Is there a JBS RFE that aggregates such issues, or anything like that?
>
>> :
>>
>> However, this creates some uncertainty.
>> Suppose we have A requires B. From user's point resulting lookup of
>> publicLookup().in(ClassInA.class)
>> may or may not have access to the module B - it depends on module A's
>> 'requires' which user doesn't know about.
>>
>> It may come to the following situation. Code
>> publicLookup().in(BlassInA.class).findStatic(ClassInB.class, "m",
>> ...).invoke()
>> works with version of A that have 'requires B'.
>> In the next version, A removes 'requires B' which should not
>> have any impact on A's users, but the code above stops working.

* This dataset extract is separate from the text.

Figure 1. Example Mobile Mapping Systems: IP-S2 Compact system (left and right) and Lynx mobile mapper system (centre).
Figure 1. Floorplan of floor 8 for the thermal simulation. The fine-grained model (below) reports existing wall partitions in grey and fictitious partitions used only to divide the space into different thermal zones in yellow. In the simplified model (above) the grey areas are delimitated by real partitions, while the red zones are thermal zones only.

> Sure, the other thing is that readability graph can mutate at run-time
> so that `A` reads additional modules.
Method handles API is really "conservative" in regard of access control
and I believe it supposed to be nearly as safe
as plain method calls (since Lookup basically reproduces bytecode-level
checks).
I think it shouldn't allow something just because reflection API is able
to do the trick anyway.
After all, it doesn't go easy with method access checks despite we have
Method.setAccessible
>>
>>
>> 3) publicLookup() seems to allow work around the module access control.

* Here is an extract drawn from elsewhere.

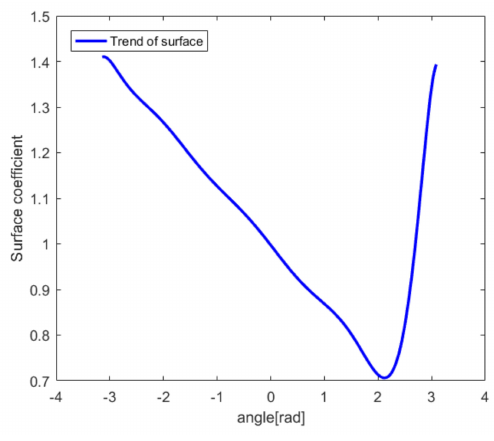
Figure 16. Surface change curve.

>> publicLookup() is available for any module and has access to any
>> module's exported packages.
>> So, if we have modules A and B that do not require each other, we can
>> still access B from A:
>> // code in A
>> publicLookup().in(ClassInB.class)
>>
>> Is it OK to be able to do such tricks?
>
>
> The publicLookup can only be used to access types that are are public
> and in packages that are exported unconditionally. It can't be used to
> break encapsulation, either directly or by teleporting and using a
> lookup class in another module.
>
> Also `A` can call addReads to read any other module so this allows it
> to access any public type in any package exported by other modules if
> it really wants. This means that there is nothing that the
> publicLookup can be used to access that `A` can't access anyway.

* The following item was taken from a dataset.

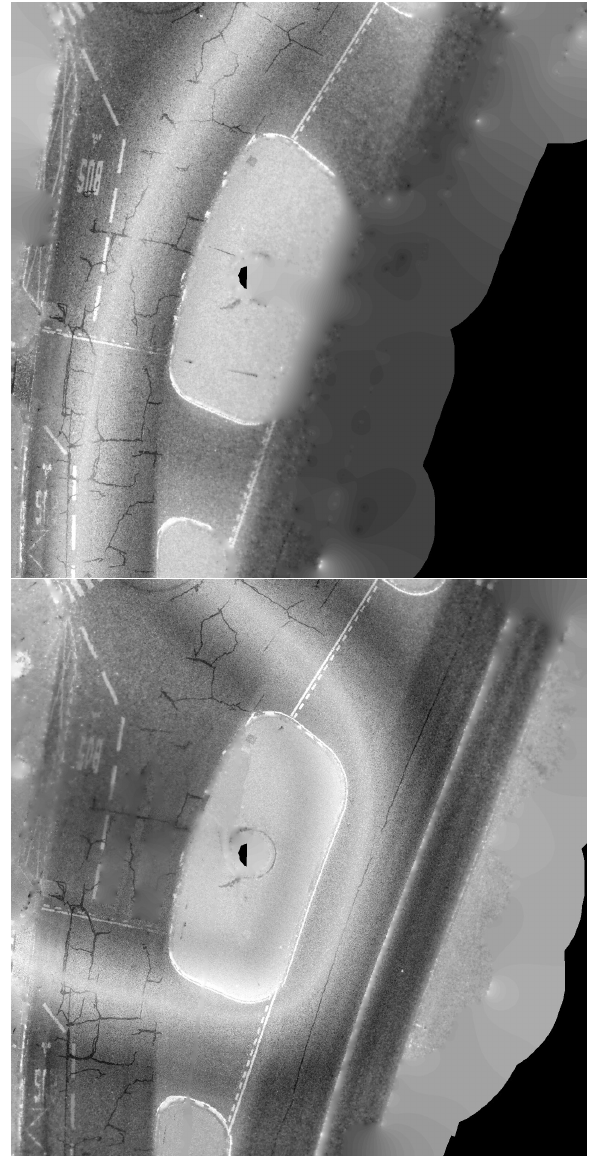
Figure 5: Illustration of Poisson interpolation on the other two layers of the tile of Figure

I understand that the exported packages could be accessed from outside
anyway, so privacy of B is not violated.
But isn't dependency mechanism supposed to prevent A from using B unless
A have deliberately declared the dependency (via module-info or addReads)?
One more thing about javadoc.
publicLookup() spec says
- "As a matter of pure convention, the lookup class of this lookup
object will be in an unnamed module."
It's not about pure convention anymore - it really matters now where
publicLookup() resides.
- "Discussion: The lookup class can be changed to any other class C
using an expression of the form publicLookup().in(C.class)."
publicLookup().in(A.class) doesn't necessarily preserve access
capabilities anymore, so this text is not true now.